At first instance the Deputy Judge held that Great Oak Court was not purchased with money owned by the Bank (ruling out a traditional proprietary claim) and that Menelaou's enrichment was not at the Bank's expense (ruling out any claim for restitution). The Court of Appeal allowed an appeal and granted the Bank proprietary relief. Floyd LJ (with whom Moses and Tomlinson LJJ. agreed) held that there was a sufficient causal connection between the release of the security over Rush Green Hall and the purchase of Great Oak Court to establish that the enrichment was at the expense of the Bank: the Bank was "as a matter of economic reality" the source of the money used to purchase Great Oak Court, and there was therefore no reason in principle or justice why it should not be entitled to the remedy of subrogation. He declined to decide whether the Bank had a traceable proprietary interest in the Great Oak Court purchase money.

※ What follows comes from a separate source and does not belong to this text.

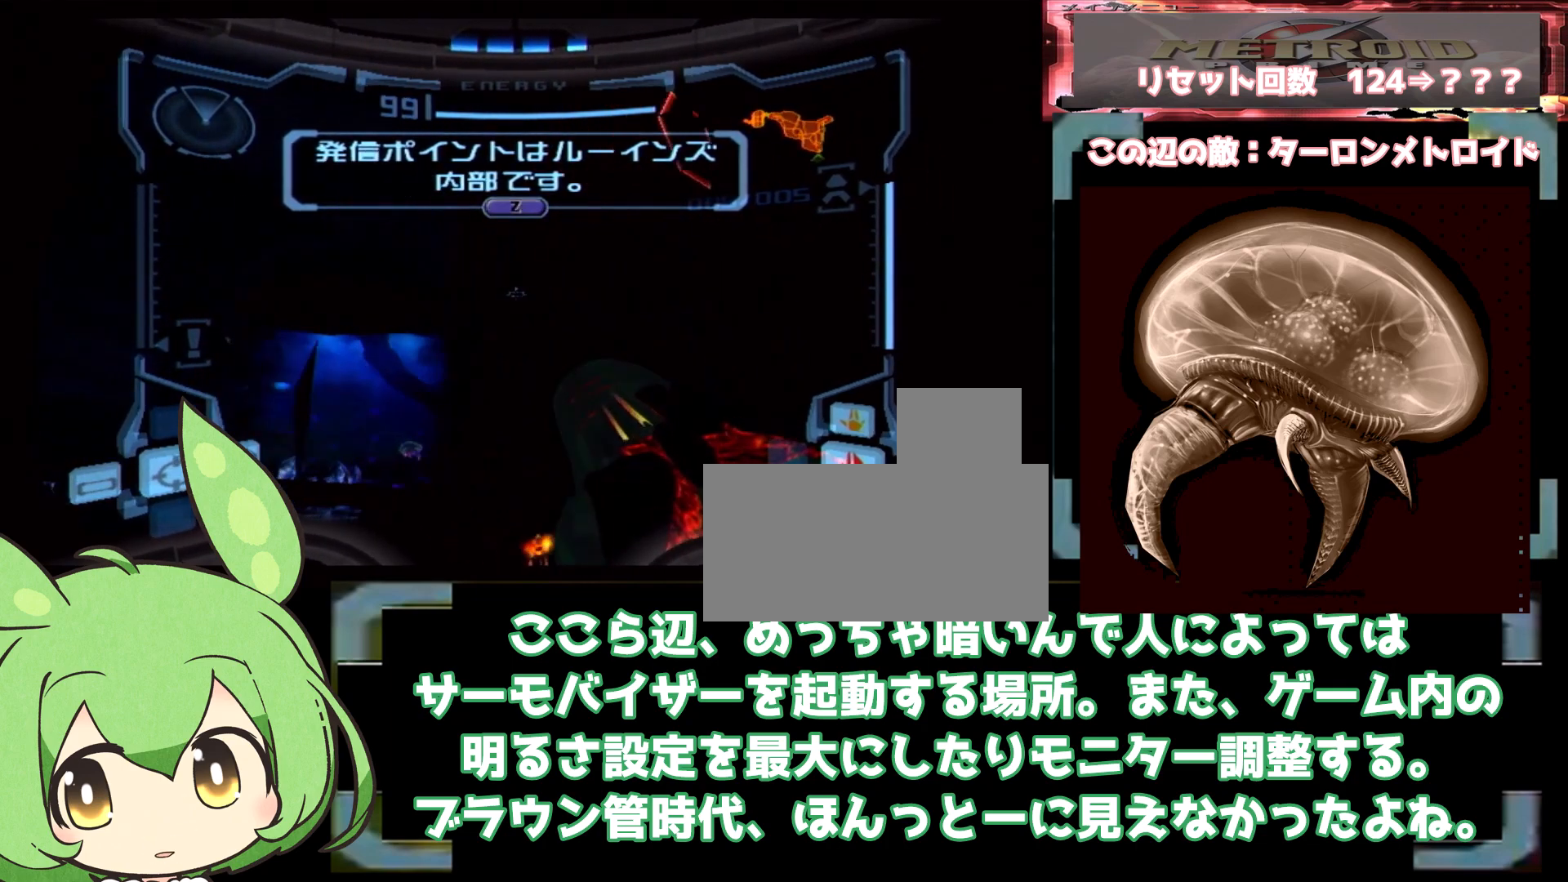
{"dt_ms": 500, "buttons": ["L1"], "left_stick": "center", "right_stick": "center", "events": [[417, "left_stick", "center"]]}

Ms. Menelaou's appeal was unanimously dismissed. Lord Carnwath differed from the other judges as to the correct approach. He decided that the Bank was able by tracing to establish a pre-existing proprietary interest in Great Oak Court, and declined to decide the case on the basis that the Bank could be granted a proprietary interest, without tracing. Lords Clarke and Neuberger (Lords Kerr and Wilson agreeing) decided the case on the basis that subrogation to reverse unjust enrichment was available, even without tracing. Lord Neuberger then expressed a "strong, if provisional, opinion" that the Bank could establish a pre-existing proprietary interest by tracing. Lord Clarke "essentially" agreed with Lord Neuberger on this alternative basis.

Lord Neuberger's reasons for permitting restitutionary subrogation were that the Bank could have required the solicitors acting for it and Menelaou in the purchase of Great Oak Court to pay it the purchase monies, that its agreement to the money being used in the purchase was conditional upon being granted a charge which, owing to an oversight, it never got; and finally that the purchase monies discharged the unpaid seller's lien over Great Oak Court.

Lord Clarke, relying on Banque Financière de la Cité v Parc and Orakpo v Manson Investments, said that the law supported a flexible approach to the remedies in each case. In this case he saw subrogation as an appropriate way of "effectively reinstating [Menelaou's] liability under the charge". He went on to say that there was no reason why subrogation should not be granted even if the bank did not retain a property interest in the proceeds of sale of Rush Green Hall: subrogation gave the Bank the equitable interest it would have had if the scheme had gone through in accordance with the agreement of the Bank and the Menelaou parents.

Lord Neuberger's obiter alternative analysis was that if the money in the solicitors' account belonged to the Bank then it was the Bank's property that discharged the unpaid seller's line. On the other hand, if the money belonged beneficially to the customers (the parents),  the Bank had the right to require the money to be used to purchase Great Oak Court subject to a charge back in its favour, failing which it would have the right to demand that an equivalent amount be paid to it. He found it hard to see why that would not have given the Bank a sufficient interest in the purchase money to enable its claim to be subrogated to the lien. He concluded that these reasons were not much different from his reasons for permitting restitutionary subrogation.

Comment

Although the majority confined their comments about proprietary remedies for unjust enrichment to the immediate context of subrogation to an unpaid vendor's lien, it seems likely that their explicit de-coupling of the remedy of subrogation from the need to establish a pre-existing property interest by tracing will be applied in claims by way of unjust enrichment to other proprietary remedies. A claimant will not always be better off seeking a proprietary remedy in unjust enrichment rather than bringing a tracing-based claim: the defences to unjust enrichment are considerably broader than those applicable to a tracing-based claim. Until the principles in Menelaou are applied and developed, proprietary claims to reverse unjust enrichment (other than where the remedy sought Is subrogation) will carry a greater risk than those with more settled doctrinal foundations.